Through punch lines and porch wisdom, he’s documenting a fading culture and language one “cattywampus” and “fixin’ to” at a time. But the new book is more than a collection of sayings. It’s a love letter to the people who raised him and the culture that shaped him.
“Honestly, my grandparents’ generation is disappearing,” Bryant says. “Since I started working on this book, my wife and I have lost three grandparents. So in many ways, this became a collection of the things they passed down to us.”

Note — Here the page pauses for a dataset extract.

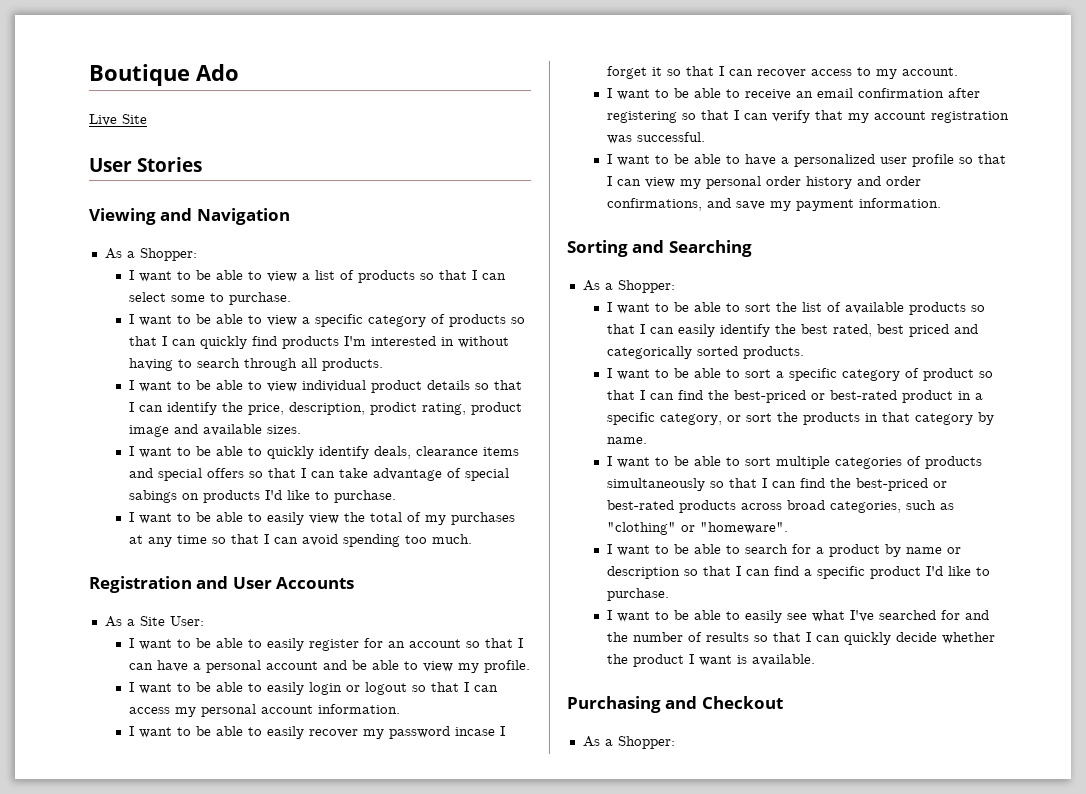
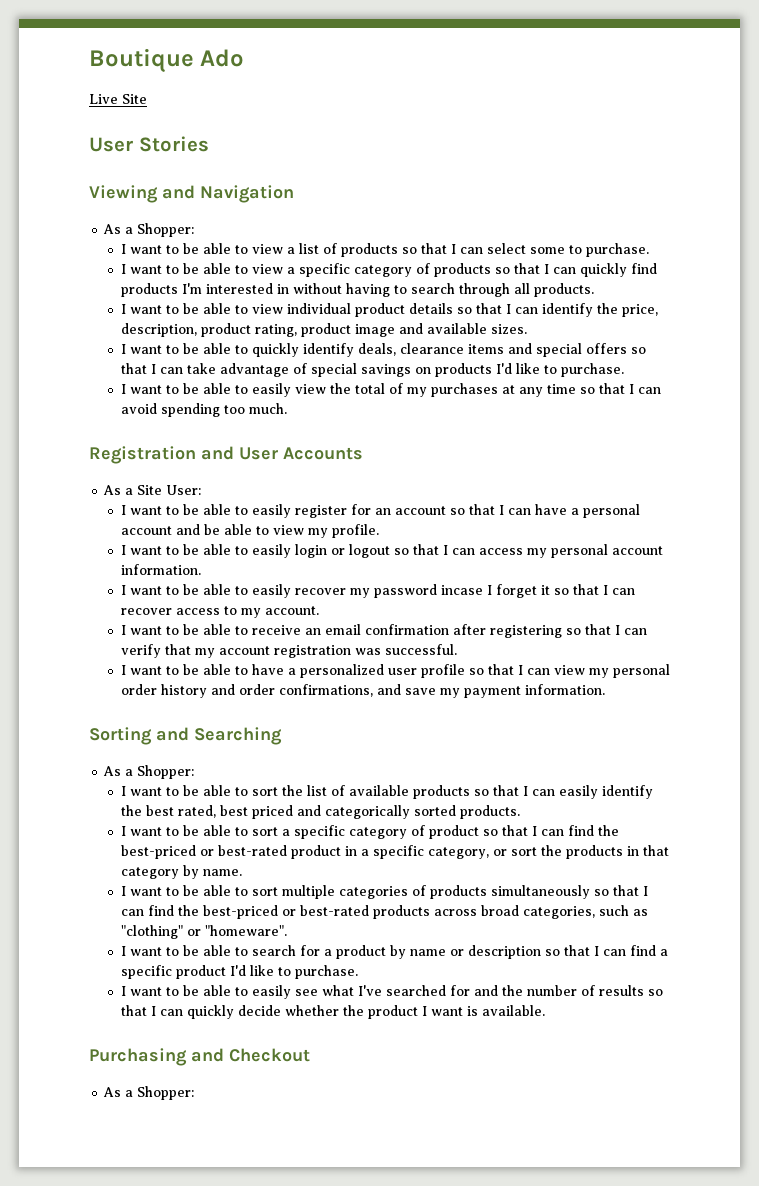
[369,402,417,415] prodict -> [200,323,251,337] product
[128,490,177,503] sabings -> [360,364,411,377] savings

In a time when his eleven-year-old son speaks what he calls “the global YouTube language,” Bryant felt a deep urge to preserve the voices of his neck of the South, a place he describes as only he can: “a collection of people all stirred together in a hot, wet soup of humid air.”
What else does Bryant have strong feelings about? We decided to ask him in a rapid fire Q&A:
Sweet tea or unsweet?
Sweet tea, culturally, but personally unsweet because I am working on my triglycerides and blood sugar.
Most divisive topic you’ve ever posted about (other than Parker Posey’s White Lotus accent)?
That one got me, but I think the most controversial was deviled eggs. I was listing options of how to make them and I said you could put crackers in your deviled eggs. That got me a call from the Food Network. They were like “What are you talking about?”
What’s your signature Southern saying?
Might could. I love might could. I think it’s so fun because it means so much: You might; you could; you have the option to, and you might.
What’s always in your fridge?
Duke’s Mayo. And sweet tea. I make a very good sweet tea.
Dream dinner party guest, dead or alive?
Dolly Parton.
Southern phrase you secretly hate hearing?
I hate anything that’s exclusive or anything that is like talking down on people. Anybody that’s being disrespectful, I’m super not into that.
Pimento cheese: yes or no?
Yes!
Most underrated Southern tradition?
I think our most underrated Southern tradition is family lunch. The regularity of coming together as a family, that really hits.
Cotillion: a Southern tradition worth saving or naw?
Okay, so cotillion sounds like something that doesn’t have the best history, but there is something to learning the etiquette of a place and learning how to exist in that space so you’re comfortable. Like I can go from a farm to a jackets-required dinner because I know the rules. That can be a good thing to have in your arsenal of tools.
Best advice your great-grandmother Elva ever gave you?
To learn as much as I can, whether it’s exploring the woods and finding a new flower or enjoying a book. And love people. That’s what I learned from her.
Boat shoes: Southern gentlemen staple or strictly coastal convenience?
I think they’re a Southern gentlemen staple. They work real well for a day party. They work real well for a crawfish boil. But you do got to keep them clean. They can get to smelling real bad.
Favorite excuse to monogram something?
You don’t need an excuse to monogram something if the spirit leads you to monogram it!
Bless Your Heart: A Field Guide to All Things Southern is available now. See Bryant on May 8 in Richmond, Virginia, at the 80th Book & Author Event hosted by the Junior League of Richmond.